Bioreactors appear as a key factor for a successful application of tissue engineering principles in cardiac regenerative medicine, where state-of-the-art mechanostimulation protocols have definitely proven to control cell proliferation, differentiation, and electrical coupling in engineered 3D cardiac tissue. A take-home message from this review of the current literature is that perfusion-based bioreactors are to be preferred when, for example, the cell function of interest is electively activated by shear stress, such as in the case of endothelial progenitor cells; when hydrogel/non-elastic scaffolds—which cannot be stretched by mechanical forces—are in use; or when scaffold nutrient diffusion has to be increased by a sustained flow. On the other hand, bioreactors producing mechanical deformation are more suitable with an elastomeric scaffold, where a coupled electromechanical stimulation appears effective in promoting elongation, striation, and acquisition of contractile force by the stretched cells.

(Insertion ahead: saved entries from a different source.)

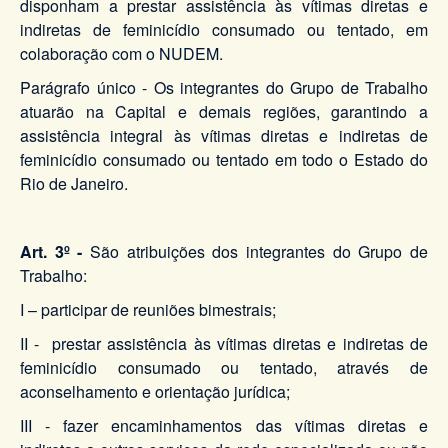
disponham a prestar assistência às vítimas diretas e
indiretas de feminicídio consumado ou tentado, em
colaboração com o NUDEM.
Parágrafo único - Os integrantes do Grupo de Trabalho
atuarão na Capital e demais regiões, garantindo a
assistência integral às vítimas diretas e indiretas de
feminicídio consumado ou tentado em todo o Estado do
Rio de Janeiro.
Art. 3º -
São atribuições dos integrantes do Grupo de
Trabalho:
I – participar de reuniões bimestrais;
II - prestar assistência às vítimas diretas e indiretas de
feminicídio consumado ou tentado, através de
aconselhamento e orientação jurídica;
III - fazer encaminhamentos das vítimas diretas e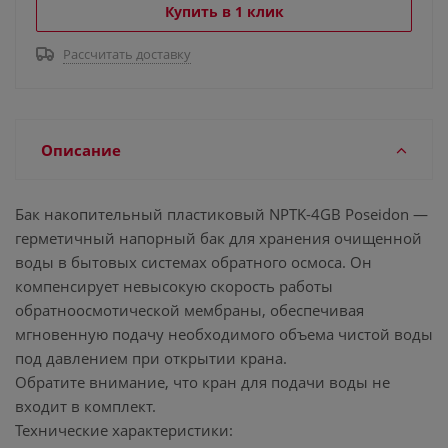
Купить в 1 клик
Рассчитать доставку
Описание
Бак накопительный пластиковый NPTK-4GB Poseidon —
герметичный напорный бак для хранения очищенной
воды в бытовых системах обратного осмоса. Он
компенсирует невысокую скорость работы
обратноосмотической мембраны, обеспечивая
мгновенную подачу необходимого объема чистой воды
под давлением при открытии крана.
Обратите внимание, что кран для подачи воды не
входит в комплект.
Технические характеристики: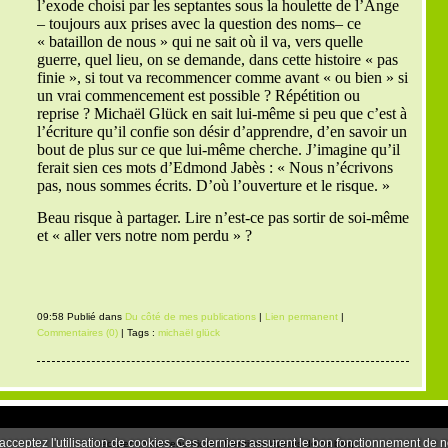
l’exode choisi par les septantes sous la houlette de l’Ange
– toujours aux prises avec la question des noms– ce
« bataillon de nous » qui ne sait où il va, vers quelle
guerre, quel lieu, on se demande, dans cette histoire « pas
finie », si tout va recommencer comme avant « ou bien » si
un vrai commencement est possible ? Répétition ou
reprise ? Michaël Glück en sait lui-même si peu que c’est à
l’écriture qu’il confie son désir d’apprendre, d’en savoir un
bout de plus sur ce que lui-même cherche. J’imagine qu’il
ferait sien ces mots d’Edmond Jabès : « Nous n’écrivons
pas, nous sommes écrits. D’où l’ouverture et le risque. »
Beau risque à partager. Lire n’est-ce pas sortir de soi-même
et « aller vers notre nom perdu » ?
09:58 Publié dans
Du côté de mes publications
|
Lien permanent
|
Commentaires (0)
| Tags :
michaël glück
 acceptez l'utilisation de cookies. Ces derniers assurent le bon fonctionnement de 
Déclarer un contenu illicite
|
Mentions légales de ce blog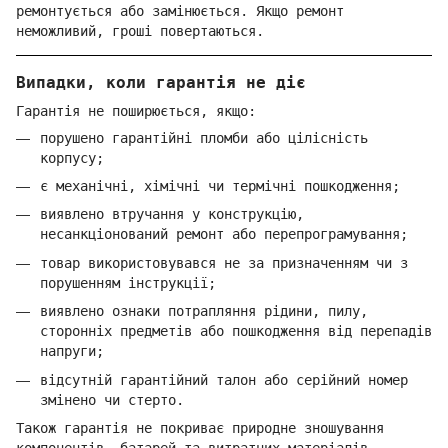
ремонтується або замінюється. Якщо ремонт
неможливий, гроші повертаються.
Випадки, коли гарантія не діє
Гарантія не поширюється, якщо:
порушено гарантійні пломби або цілісність
корпусу;
є механічні, хімічні чи термічні пошкодження;
виявлено втручання у конструкцію,
несанкціонований ремонт або перепрограмування;
товар використовувався не за призначенням чи з
порушенням інструкції;
виявлено ознаки потрапляння рідини, пилу,
сторонніх предметів або пошкодження від перепадів
напруги;
відсутній гарантійний талон або серійний номер
змінено чи стерто.
Також гарантія не покриває природне зношування
компонентів, батарей та витратних матеріалів.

Another issue emerging here is that the translation of these models into clinical products is not just around the corner. Rather than a scientific challenge, regulatory and commercial issues slow down the pace. Identifying a roadmap to drive this transition is an integral part of this challenge [74] where the compliance with regulatory guidelines and a robust and cost-effective approach have to match the already available encouraging proofs of principle. Governmental agencies in healthcare and stakeholders, together with clinical research societies and ethics committees, are now responsible for releasing guidelines and resources for the advancement expected by patients.